*Consigne*. Recopiez à l'identique les lignes de la liste, en partant de celle qui contient « right shoulder: (781, 562, 9) » et en allant jusqu'à la fin de la liste, les deux extrémités comprises.

Listes de coordonnées en pixels

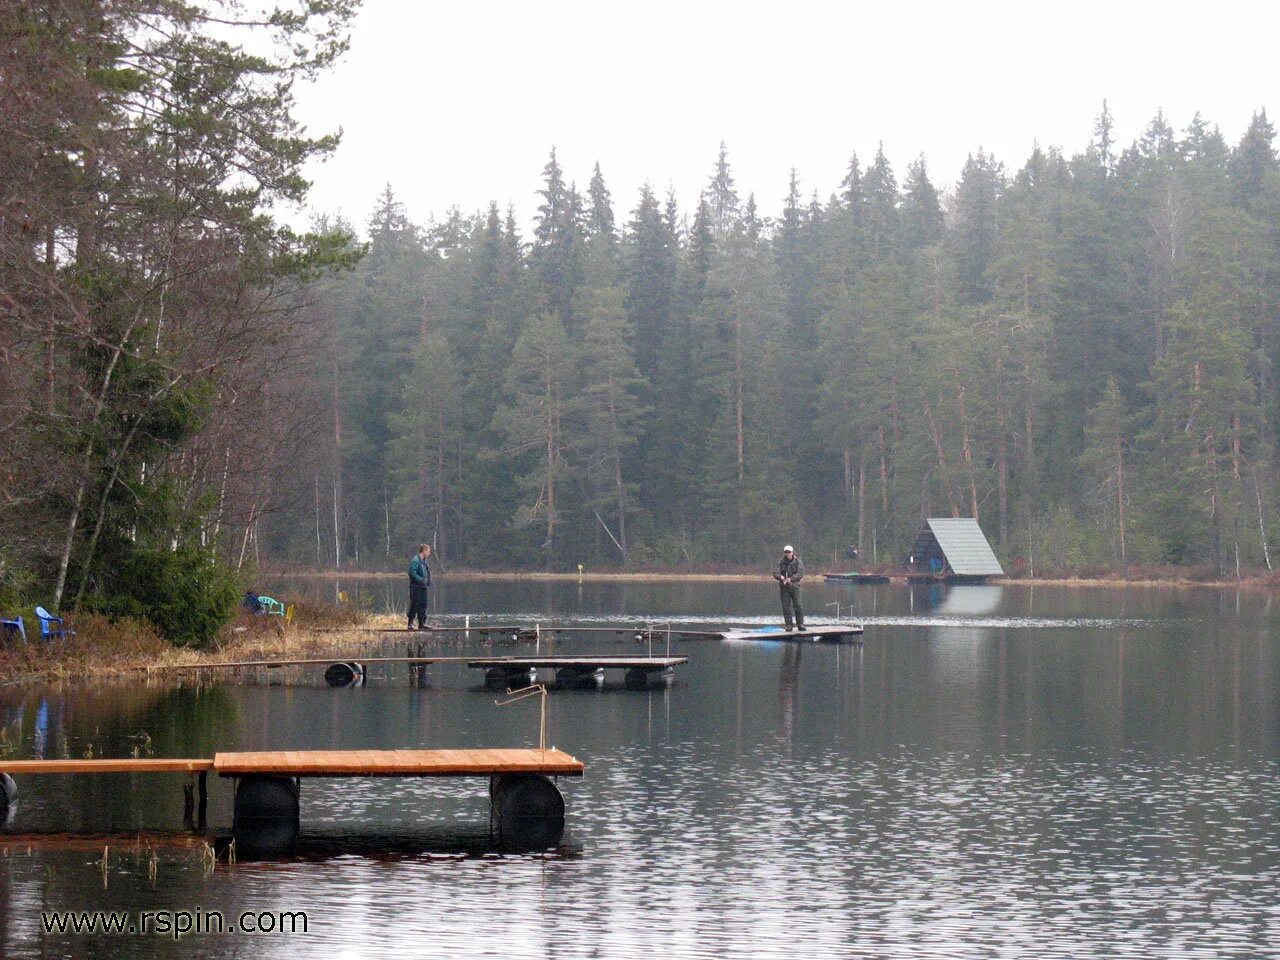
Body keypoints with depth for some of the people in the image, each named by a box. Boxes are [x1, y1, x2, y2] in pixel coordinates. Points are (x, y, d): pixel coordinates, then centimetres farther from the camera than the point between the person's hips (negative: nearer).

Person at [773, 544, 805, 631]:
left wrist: (791, 579, -21)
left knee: (797, 605, -8)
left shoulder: (798, 562, 1)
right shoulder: (781, 562, 9)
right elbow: (775, 574, 4)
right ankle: (788, 625, 5)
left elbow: (801, 574, -8)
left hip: (794, 586, -2)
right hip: (784, 587, 2)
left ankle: (800, 624, -4)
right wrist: (780, 577, -19)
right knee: (786, 607, 0)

*Solution*.
right shoulder: (781, 562, 9)
right elbow: (775, 574, 4)
right ankle: (788, 625, 5)
left elbow: (801, 574, -8)
left hip: (794, 586, -2)
right hip: (784, 587, 2)
left ankle: (800, 624, -4)
right wrist: (780, 577, -19)
right knee: (786, 607, 0)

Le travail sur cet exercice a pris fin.